**Job item**
Please rewrite the text read from the pages in these entries as a Markdown table with the columns "Row" and "Text," one numbered row per line and no blank lines. Leave out the pictures.

┄┄┄┄┄┄┄┄┄┄

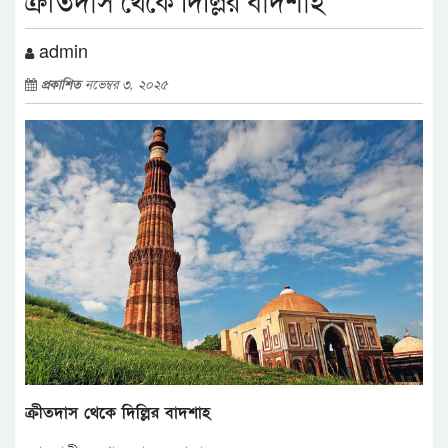
ক্রীতদাস থেকে দিল্লির বাদশাহ
admin
প্রকাশিত
নভেম্বর ৩, ২০২৫
ক্রীতদাস থেকে দিল্লির বাদশাহ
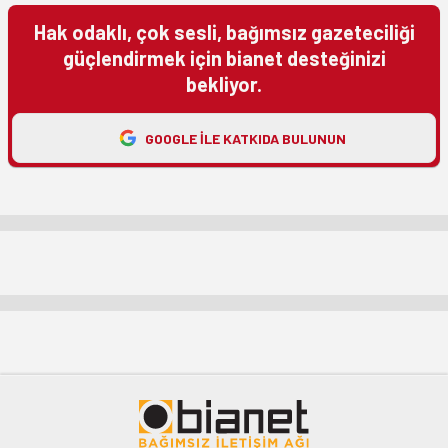
Hak odaklı, çok sesli, bağımsız gazeteciliği
güçlendirmek için bianet desteğinizi
bekliyor.
GOOGLE ILE KATKIDA BULUNUN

┄┄┄┄┄┄┄┄┄┄

**Task solution**
| Row | Text |
|---|---|
| 1 | ক্রীতদাস থেকে দিল্লির বাদশাহ |
| 2 | admin |
| 3 | প্রকাশিত |
| 4 | নভেম্বর ৩, ২০২৫ |
| 5 | ক্রীতদাস থেকে দিল্লির বাদশাহ |
| 6 | Hak odaklı, çok sesli, bağımsız gazeteciliği |
| 7 | güçlendirmek için bianet desteğinizi |
| 8 | bekliyor. |
| 9 | GOOGLE ILE KATKIDA BULUNUN |